▸ **Task requirements**
Would you return the lines that run from the start of the data below to the line with "varies and may", both included, exactly as written and without pictures?

▸ **Source material**
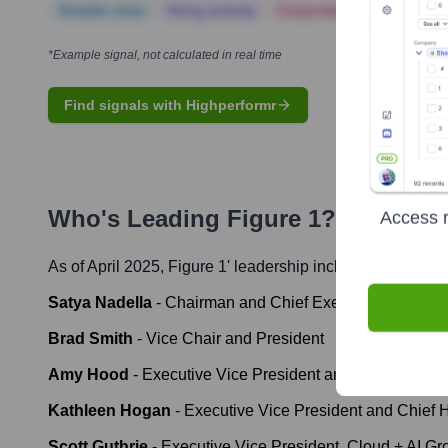
Notable news
Hiring actively
Corporate Finance
Corp
*Example signal, not calculated in real time
Find signals with Highperformr
Who's Leading
Figure 1
? Meet the
Access r
As of April 2025,
Figure 1
' leadership includes:
Satya Nadella
-
Chairman and Chief Executive Officer
Brad Smith
-
Vice Chair and President
Amy Hood
-
Executive Vice President and Chief Financi
Kathleen Hogan
-
Executive Vice President and Chief
Scott Guthrie
-
Executive Vice President, Cloud + AI Gr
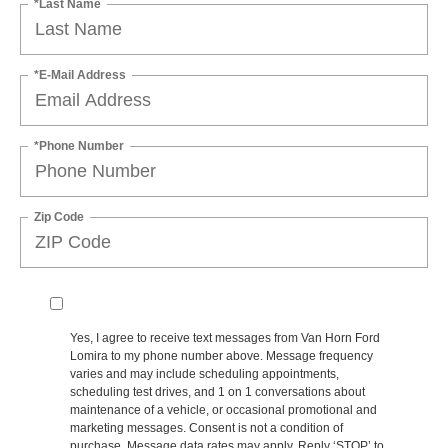
*Last Name
*E-Mail Address
*Phone Number
Zip Code
Yes, I agree to receive text messages from Van Horn Ford
Lomira to my phone number above. Message frequency
varies and may include scheduling appointments,
scheduling test drives, and 1 on 1 conversations about
maintenance of a vehicle, or occasional promotional and
marketing messages. Consent is not a condition of
purchase. Message data rates may apply. Reply ‘STOP’ to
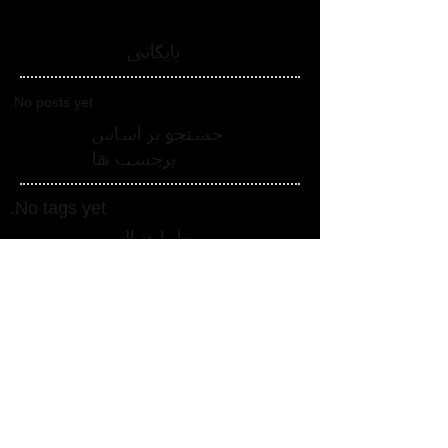
بایگانی
No posts yet.
جستجو بر اساس
برچسب ها
No tags yet.
ما را دنبال
کنید
ما را در شبکه های اجتماعی دنبال
کنید_cc781905-5cde-3194-bb3b-
158bad_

▸ **Written answer**
Notable news
Hiring actively
Corporate Finance
Corp
*Example signal, not calculated in real time
Find signals with Highperformr
Who's Leading
Figure 1
? Meet the
Access r
As of April 2025,
Figure 1
' leadership includes:
Satya Nadella
-
Chairman and Chief Executive Officer
Brad Smith
-
Vice Chair and President
Amy Hood
-
Executive Vice President and Chief Financi
Kathleen Hogan
-
Executive Vice President and Chief
Scott Guthrie
-
Executive Vice President, Cloud + AI Gr
*Last Name
*E-Mail Address
*Phone Number
Zip Code
Yes, I agree to receive text messages from Van Horn Ford
Lomira to my phone number above. Message frequency
varies and may include scheduling appointments,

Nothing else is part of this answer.